Eleven years ago our son was born three months premature. Part of the deal was a tour of the NICU, the Neonatal Intensive Care Unit. Twelve seconds into the tour, I was done. Twelve weeks later we were still there. I can recall many things from that experience: Silly yellow hospital gowns; the doctor explaining brain bleeds; and night time.
Night time was the most difficult. As my wife lay sleeping, exhausted from her own recovery, and my son lay restlessly among coils of tubes, plastic, and wires, I laid awake. The echo of freight trains frequently pounded my head and the streetlight blazed like the equator sun. It would have been easy to get up, pull on some pants, walk out the door and down the alley. It would have been easy to never again walk through the metallic doors of the NICU. What was harder was getting up in the morning knowing that another day would be filled with respirators, nurses, and blood draws. What was harder, was letting my son hold my finger while a nurse pricked his heel and I checked his monitor to see if he was OK.

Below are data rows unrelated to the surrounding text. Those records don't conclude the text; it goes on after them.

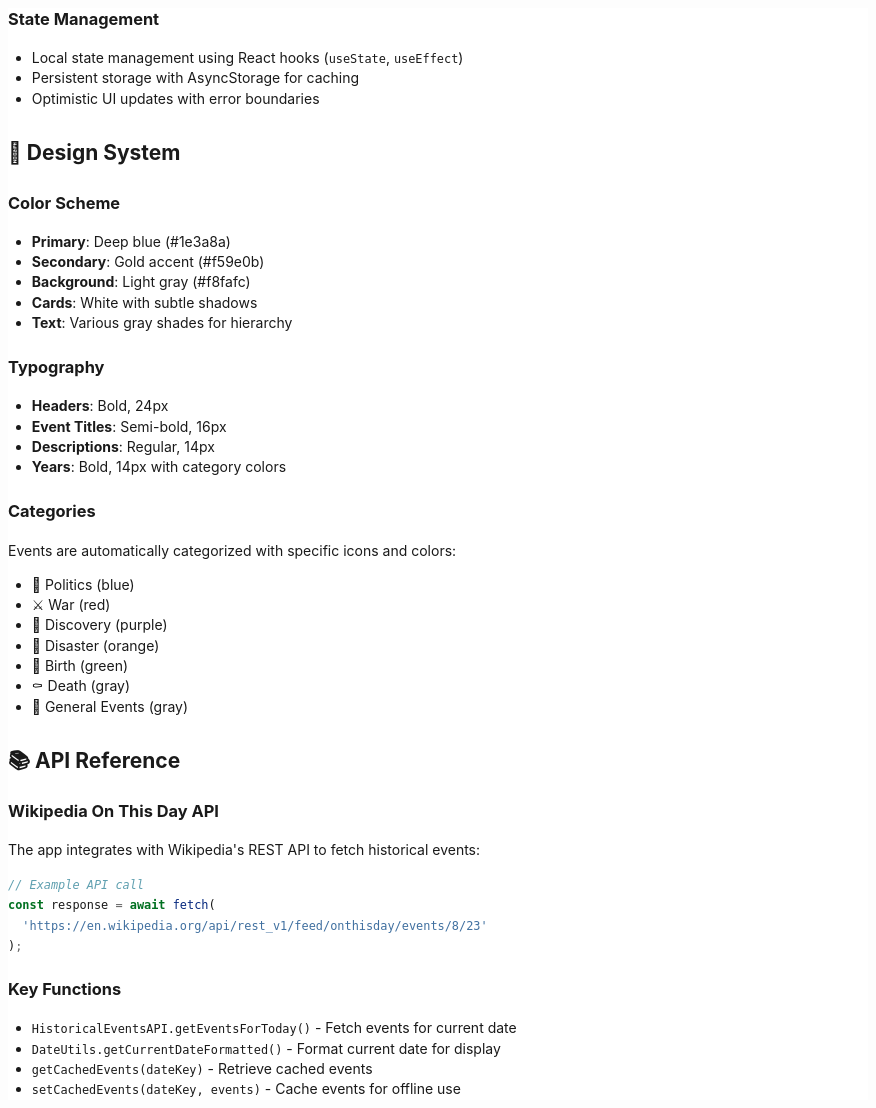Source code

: ### State Management

- Local state management using React hooks (`useState`, `useEffect`)
- Persistent storage with AsyncStorage for caching
- Optimistic UI updates with error boundaries

## 🎨 Design System

### Color Scheme

- **Primary**: Deep blue (#1e3a8a)
- **Secondary**: Gold accent (#f59e0b)
- **Background**: Light gray (#f8fafc)
- **Cards**: White with subtle shadows
- **Text**: Various gray shades for hierarchy

### Typography

- **Headers**: Bold, 24px
- **Event Titles**: Semi-bold, 16px
- **Descriptions**: Regular, 14px
- **Years**: Bold, 14px with category colors

### Categories

Events are automatically categorized with specific icons and colors:

- 👑 Politics (blue)
- ⚔️ War (red)
- 🔬 Discovery (purple)
- 🌋 Disaster (orange)
- 👶 Birth (green)
- ⚰️ Death (gray)
- 📅 General Events (gray)

## 📚 API Reference

### Wikipedia On This Day API

The app integrates with Wikipedia's REST API to fetch historical events:

```javascript
// Example API call
const response = await fetch(
  'https://en.wikipedia.org/api/rest_v1/feed/onthisday/events/8/23'
);
```

### Key Functions

- `HistoricalEventsAPI.getEventsForToday()` - Fetch events for current date
- `DateUtils.getCurrentDateFormatted()` - Format current date for display
- `getCachedEvents(dateKey)` - Retrieve cached events
- `setCachedEvents(dateKey, events)` - Cache events for offline use
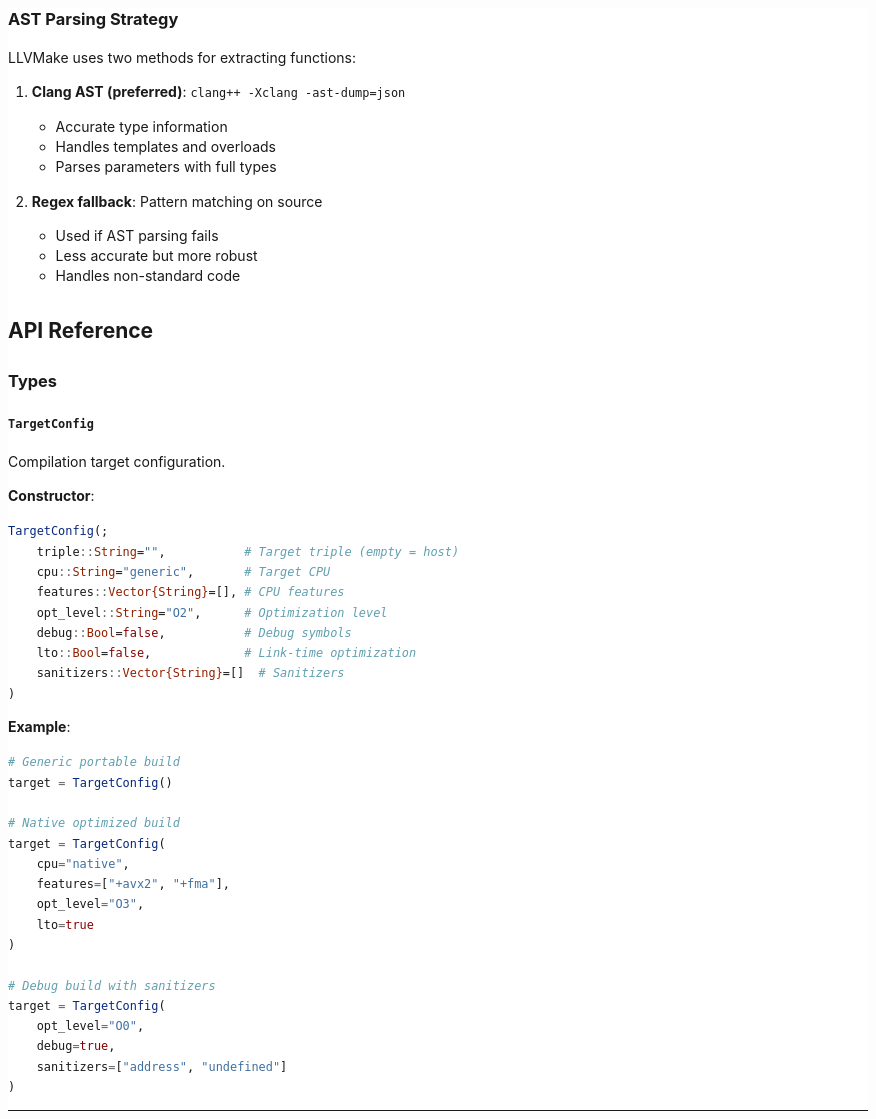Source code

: ### AST Parsing Strategy

LLVMake uses two methods for extracting functions:

1. **Clang AST (preferred)**: `clang++ -Xclang -ast-dump=json`
   - Accurate type information
   - Handles templates and overloads
   - Parses parameters with full types

2. **Regex fallback**: Pattern matching on source
   - Used if AST parsing fails
   - Less accurate but more robust
   - Handles non-standard code

## API Reference

### Types

#### `TargetConfig`

Compilation target configuration.

**Constructor**:
```julia
TargetConfig(;
    triple::String="",           # Target triple (empty = host)
    cpu::String="generic",       # Target CPU
    features::Vector{String}=[], # CPU features
    opt_level::String="O2",      # Optimization level
    debug::Bool=false,           # Debug symbols
    lto::Bool=false,             # Link-time optimization
    sanitizers::Vector{String}=[]  # Sanitizers
)
```

**Example**:
```julia
# Generic portable build
target = TargetConfig()

# Native optimized build
target = TargetConfig(
    cpu="native",
    features=["+avx2", "+fma"],
    opt_level="O3",
    lto=true
)

# Debug build with sanitizers
target = TargetConfig(
    opt_level="O0",
    debug=true,
    sanitizers=["address", "undefined"]
)
```

---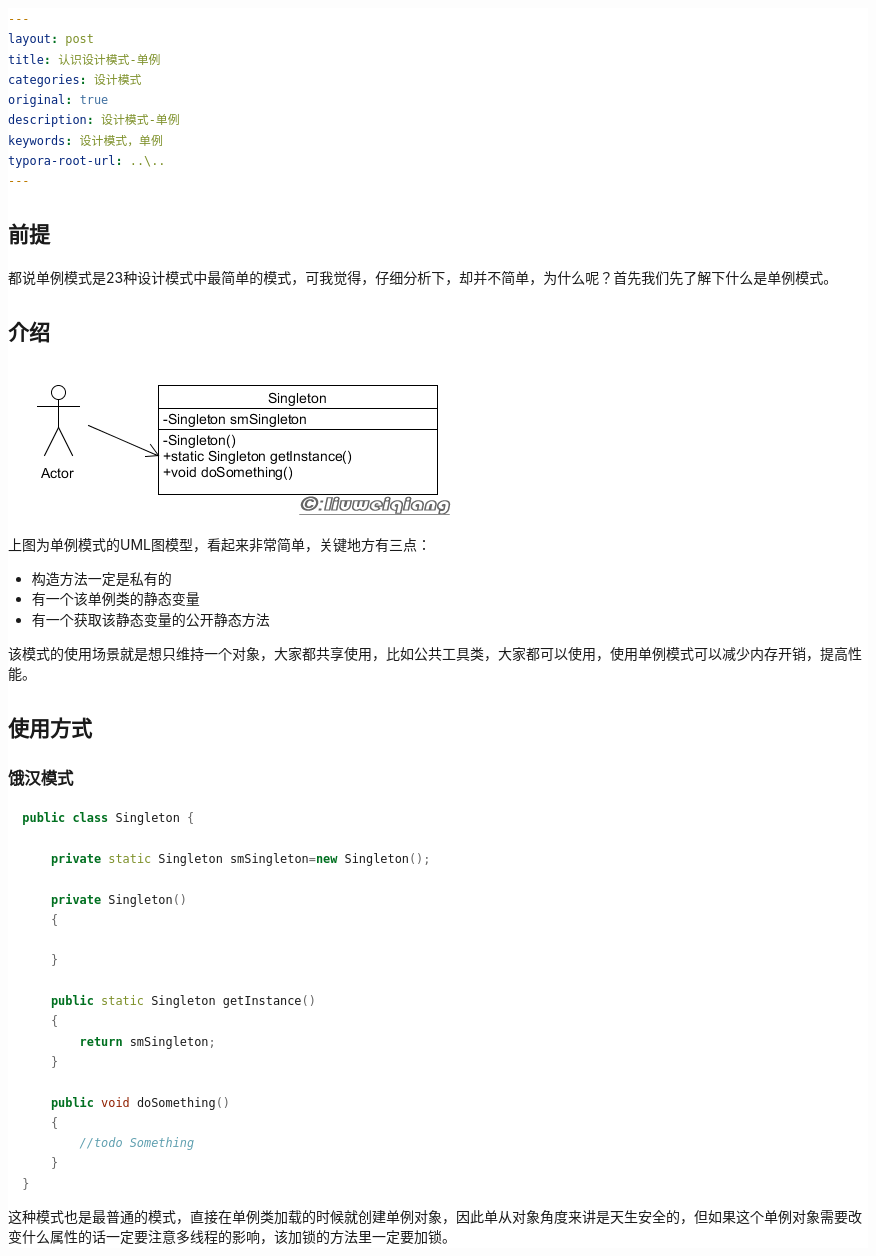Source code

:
 ```yaml
---
layout: post
title: 认识设计模式-单例
categories: 设计模式
original: true
description: 设计模式-单例
keywords: 设计模式，单例
typora-root-url: ..\..
---
```



[1]:/images/design/singleton.png

## 前提

都说单例模式是23种设计模式中最简单的模式，可我觉得，仔细分析下，却并不简单，为什么呢？首先我们先了解下什么是单例模式。

## 介绍

![img][1]

上图为单例模式的UML图模型，看起来非常简单，关键地方有三点：

- 构造方法一定是私有的
- 有一个该单例类的静态变量
- 有一个获取该静态变量的公开静态方法

该模式的使用场景就是想只维持一个对象，大家都共享使用，比如公共工具类，大家都可以使用，使用单例模式可以减少内存开销，提高性能。

## 使用方式

### 饿汉模式

  ```c++
	public class Singleton {
		
		private static Singleton smSingleton=new Singleton();
		
		private Singleton()
		{
			
		}
		
		public static Singleton getInstance()
		{
			return smSingleton;
		}
		
		public void doSomething()
		{
			//todo Something
		}
	}
  ```
这种模式也是最普通的模式，直接在单例类加载的时候就创建单例对象，因此单从对象角度来讲是天生安全的，但如果这个单例对象需要改变什么属性的话一定要注意多线程的影响，该加锁的方法里一定要加锁。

A couple years later we decided to adopt. Our son wanted brother or sister and we wanted another child in the house. While the arrival of our second son was different than the first, I can recall many things from this experience too: Our first parents’ meeting where hopeful moms and dads wore the blank expression of complete defeat; opening our home to unannounced inspections; and social workers interviewing our two-year-old to make sure we were fit parents.
Three months into what we thought would be a five year wait, we got the call. Our social worker said one of his colleagues had a baby for us to meet. The next words out of his mouth were “How do you feel about high-risk adoptions?” It would have been easy to say “Not good, we’ll catch the next one”. It would have been easy to let some other wanna-be parents deal with a team of lawyers, prenatal drug exposure, and personal threats. What was harder was extending a trembling hand to a beautiful four-month-old. What was harder, was offering the comfort of a warm lap and an easy smile.
On my desk at work sits a green and white felt gnome made by a curly-headed kindergartner. I often hold it while I talk on the phone. On our living room wall hangs the “House of Love”, a small felt picture made by a kindergartner we used to call “munchkin”.
The nightlight that showed me the way to the place where I find joy in the felt work of kindergartners was the steady glow of persistence.
I believe in what my dad would call stick-to-it-ive-ness, I believe in guttin’ it out, I believe in persistence.